Construction Progress Monitoring. Regular updates on the progress of any construction project is important. However, the current climate of cost and supply chain issues necessitates even more thorough third-party reporting. Knowing the project’s conformance to the schedule, assessing the material and workmanship adequacy, verifying the appropriateness of the contractor’s pay application, and identifying construction changes (even potential or pending change orders) are the bare minimums of a good status report. Consultants need to be vigilant and keep in regular communication, with special regard to the following items:

  • Materials and Supplies. Regularly verifying and questioning whether the materials have been awarded and/or manufactured. Monthly discussions of supply issues should be conducted, as delays of these items can not only create substantial cost overruns but can also hold up your Certificate of Occupancy.
  • Delays and Labor. Reviewing items such as anticipated delays and/or subcontractor buyout statuses is essential. Missed buyout targets can affect labor availability, which may further delay the project. Assuring delays and buyouts are addressed and taken care of will be important to make sure the project can be completed as on time and on budget as possible.
  • Construction Costs. If there are no material allowances or construction cost increase clauses, are the contractors eating the overruns? Contractors may already be reducing their margins to maintain a workload, but you should not want your contractor to fail because of extraordinary circumstances. A project priced last year and now re-starting will have higher costs and consume the project’s contingencies. Developers may want to consider authorizing payment adjustments or change orders for increased materials and supply chain costs to avoid contractor or subcontractor failure.

Funds Control / Funds Disbursement. Although typically done in conjunction with construction progress monitoring, funds control is an excellent tool to prevent mismanagement of project funds. It assures that funds are being approved according to actual work completed, that errors or discrepancies in payment requests are caught, that lien waivers are collected, and that change orders are being tracked. Most importantly, it ensures that funds are being given to the appropriate parties and not being diverted to other financially stressed projects the contractor may be working on. Since projects now may require a high level of up-front deposits and pre-payments, risk is elevated for lenders and investors, which warrants a careful review of project accounting.

Substitute Materials. Contractors should keep in communication with vendors about system warranties that require the use of their branded parts. Due to uncertainty of product availability, some manufacturers are allowing other manufacturers to provide parts like fasteners to complete a system while still honoring their warranty. Any substitutions should be reviewed by the designers of record to confirm conformance with the original design and required warranties.

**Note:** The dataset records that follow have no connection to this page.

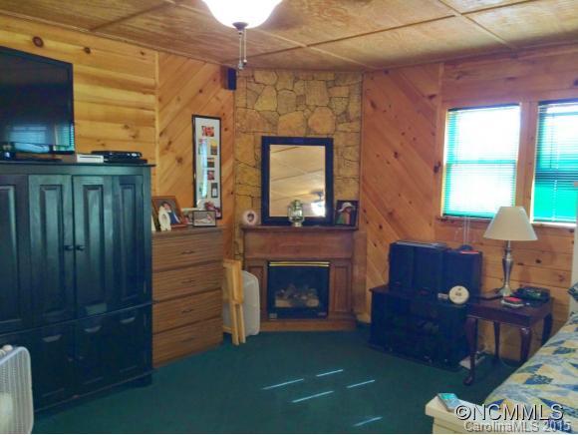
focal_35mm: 30
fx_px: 501
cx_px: 289
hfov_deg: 59.9
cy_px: 218
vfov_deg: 46.9
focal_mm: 4.12
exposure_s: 1/20
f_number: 2.2
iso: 100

Although today’s contractors are expected to fully understand the challenges of the market, many practices and processes are now being done differently than they were a year ago. There will always be some degree of resource and supply chain issues, but investors, lenders, and contractors alike are having to reevaluate how they look at risk. Diligent risk management practices, clear communication among all parties, and a thorough understanding of all aspects of a construction project are necessary to mitigate the increased risks of today’s economic climate and its impacts over the full term of construction projects.